A proposta de lei que somos chamados a discutir possui um mérito que não enjeitamos, mas não afasta dois problemas políticos de monta.
O primeiro é o hábito, que pelos visto o Governo pretende continuar a impor ao Parlamento, de legislar através de autorizações, furtando-se ao processo normal de apresentação de propostas e desviando o debate do curso natural que as iniciativas do Executivo devem seguir.
O segundo está no afastamento inaceitável do propósito que deveria presidir a esta iniciativa.
O resultado concreto da iniciativa legislativa há de ser, se assim for decidido, uma alteração significativa quanto à sede competente para declarar a utilidade pública de certas expropriações.
Mas o Governo apresenta-a essencialmente mais como elemento de valoração do programa dito de descentralização de competências – assente aliás entre o PS e o PSD… – e menos com medida de reforço da autonomia do poder local, dimensão que o PCP valoriza muito.
Esta atitude é inseparável do objetivo do Governo que ficou muito claro, há exatamente uma semana, nesta sala, no debate sectorial com o senhor ministro da Reforma do Estado, confrontado precisamente pelo PCP:
Com as sucessivas medidas da chamada desconcentração de competências para as CCDR e descentralização de competências para as autarquias locais, o Governo pretende obstar de facto à Regionalização, com a instituição das regiões administrativas como a Constituição da República determina.

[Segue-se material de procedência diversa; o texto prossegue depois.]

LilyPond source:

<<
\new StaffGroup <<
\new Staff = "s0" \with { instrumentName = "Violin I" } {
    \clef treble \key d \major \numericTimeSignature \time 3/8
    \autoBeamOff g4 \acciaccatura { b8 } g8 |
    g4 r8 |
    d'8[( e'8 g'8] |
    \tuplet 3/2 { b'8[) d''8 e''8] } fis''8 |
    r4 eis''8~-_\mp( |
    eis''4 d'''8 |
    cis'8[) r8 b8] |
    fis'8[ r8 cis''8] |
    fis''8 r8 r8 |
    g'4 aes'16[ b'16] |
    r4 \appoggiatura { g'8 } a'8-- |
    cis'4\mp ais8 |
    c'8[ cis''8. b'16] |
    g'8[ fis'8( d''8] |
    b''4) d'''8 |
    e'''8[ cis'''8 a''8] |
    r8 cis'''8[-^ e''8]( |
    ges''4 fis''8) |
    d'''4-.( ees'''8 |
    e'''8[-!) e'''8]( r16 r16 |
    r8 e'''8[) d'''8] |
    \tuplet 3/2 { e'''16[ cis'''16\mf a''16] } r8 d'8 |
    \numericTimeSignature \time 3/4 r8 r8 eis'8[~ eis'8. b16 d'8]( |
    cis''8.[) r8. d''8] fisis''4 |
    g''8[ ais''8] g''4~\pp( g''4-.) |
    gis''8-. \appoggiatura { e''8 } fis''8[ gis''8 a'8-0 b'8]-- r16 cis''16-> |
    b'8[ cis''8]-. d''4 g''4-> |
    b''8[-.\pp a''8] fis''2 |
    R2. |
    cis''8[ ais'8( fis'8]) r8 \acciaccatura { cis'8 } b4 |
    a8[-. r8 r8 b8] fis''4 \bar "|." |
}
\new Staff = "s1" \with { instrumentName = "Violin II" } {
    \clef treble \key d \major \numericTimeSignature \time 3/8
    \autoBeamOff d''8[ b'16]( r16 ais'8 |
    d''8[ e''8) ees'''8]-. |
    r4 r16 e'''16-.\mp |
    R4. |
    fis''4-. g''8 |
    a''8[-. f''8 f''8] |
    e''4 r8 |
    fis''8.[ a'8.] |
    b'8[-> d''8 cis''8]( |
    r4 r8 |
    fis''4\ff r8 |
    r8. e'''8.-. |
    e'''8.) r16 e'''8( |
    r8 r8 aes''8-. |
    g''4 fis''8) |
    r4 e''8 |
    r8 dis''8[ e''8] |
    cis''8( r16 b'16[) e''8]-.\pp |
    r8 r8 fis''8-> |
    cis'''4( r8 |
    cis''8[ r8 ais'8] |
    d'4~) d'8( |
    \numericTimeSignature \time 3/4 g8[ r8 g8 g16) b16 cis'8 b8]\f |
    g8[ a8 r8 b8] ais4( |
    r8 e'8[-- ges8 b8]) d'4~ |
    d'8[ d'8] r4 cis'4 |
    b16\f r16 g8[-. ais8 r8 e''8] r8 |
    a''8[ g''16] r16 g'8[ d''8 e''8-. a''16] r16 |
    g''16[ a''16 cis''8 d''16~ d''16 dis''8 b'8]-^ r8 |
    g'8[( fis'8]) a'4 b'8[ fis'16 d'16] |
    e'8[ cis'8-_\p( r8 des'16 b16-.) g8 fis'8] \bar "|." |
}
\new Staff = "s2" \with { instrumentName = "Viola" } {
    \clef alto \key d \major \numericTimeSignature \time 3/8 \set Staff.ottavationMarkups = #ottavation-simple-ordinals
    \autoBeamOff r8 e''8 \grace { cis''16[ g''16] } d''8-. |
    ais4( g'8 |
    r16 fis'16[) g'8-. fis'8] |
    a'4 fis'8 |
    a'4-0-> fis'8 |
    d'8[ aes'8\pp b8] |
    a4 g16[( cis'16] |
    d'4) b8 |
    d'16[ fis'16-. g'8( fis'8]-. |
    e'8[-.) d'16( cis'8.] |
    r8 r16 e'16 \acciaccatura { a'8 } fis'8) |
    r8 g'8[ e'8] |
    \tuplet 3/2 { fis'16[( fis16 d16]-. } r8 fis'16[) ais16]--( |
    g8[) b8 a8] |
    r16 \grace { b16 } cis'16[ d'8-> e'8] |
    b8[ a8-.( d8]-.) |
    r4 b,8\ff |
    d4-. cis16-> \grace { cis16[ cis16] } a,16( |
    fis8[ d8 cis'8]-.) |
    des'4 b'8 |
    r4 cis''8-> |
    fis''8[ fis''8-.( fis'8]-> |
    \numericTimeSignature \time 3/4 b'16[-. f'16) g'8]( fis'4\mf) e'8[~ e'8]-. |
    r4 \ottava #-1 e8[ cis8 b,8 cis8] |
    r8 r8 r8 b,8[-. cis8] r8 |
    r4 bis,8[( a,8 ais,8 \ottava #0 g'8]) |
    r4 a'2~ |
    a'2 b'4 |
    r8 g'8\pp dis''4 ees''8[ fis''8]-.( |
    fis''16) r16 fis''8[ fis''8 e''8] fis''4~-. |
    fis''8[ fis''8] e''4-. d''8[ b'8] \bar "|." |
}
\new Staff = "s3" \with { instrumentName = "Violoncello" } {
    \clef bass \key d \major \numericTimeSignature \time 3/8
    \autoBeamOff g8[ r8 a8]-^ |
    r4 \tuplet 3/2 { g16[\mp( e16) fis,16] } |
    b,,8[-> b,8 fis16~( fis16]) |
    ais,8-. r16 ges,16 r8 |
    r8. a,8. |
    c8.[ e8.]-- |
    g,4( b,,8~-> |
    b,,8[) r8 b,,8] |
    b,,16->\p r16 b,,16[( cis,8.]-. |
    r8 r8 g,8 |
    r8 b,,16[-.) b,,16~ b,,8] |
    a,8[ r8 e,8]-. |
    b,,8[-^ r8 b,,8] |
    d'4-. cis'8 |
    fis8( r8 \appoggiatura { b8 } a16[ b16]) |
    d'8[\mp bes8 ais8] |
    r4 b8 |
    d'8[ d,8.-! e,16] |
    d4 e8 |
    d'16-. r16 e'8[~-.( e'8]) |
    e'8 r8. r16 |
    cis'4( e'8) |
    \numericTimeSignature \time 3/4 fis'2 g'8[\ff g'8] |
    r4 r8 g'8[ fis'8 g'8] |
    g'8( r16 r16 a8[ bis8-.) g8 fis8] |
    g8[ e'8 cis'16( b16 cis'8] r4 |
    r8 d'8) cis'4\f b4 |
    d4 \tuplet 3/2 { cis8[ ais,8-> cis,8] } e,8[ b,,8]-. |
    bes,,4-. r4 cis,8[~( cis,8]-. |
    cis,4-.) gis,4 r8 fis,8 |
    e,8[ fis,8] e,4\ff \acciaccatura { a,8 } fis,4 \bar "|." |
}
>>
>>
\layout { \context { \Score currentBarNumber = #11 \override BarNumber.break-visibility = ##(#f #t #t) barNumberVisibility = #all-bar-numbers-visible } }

O PCP acompanha o propósito de reforçar as competências das autarquias locais, e especialmente o respetivo órgão deliberativo – a assembleia municipal – , sobretudo na tomada de decisões na declaração de utilidade pública com vista a expropriações de parcelas importantes para a gestão do território.
Entre outros exemplos, podemos referir a necessidade de expropriações visando a relocalização de construções que importa retirar de leitos de cheia ou, até, destinadas à criação de bacias de retenção como formas de prevenção ou mitigação do risco de cheias e inundações – infelizmente tão na ordem do dia nos últimos tempos.
Mas não se entenda que, ao não obstaculizar esta iniciativa, o PCP está a caucionar o esvaziamento que o Governo, a direita e o consenso com o PS pretendem fazer do preceito constitucional que nos obriga a realizar a Regionalização.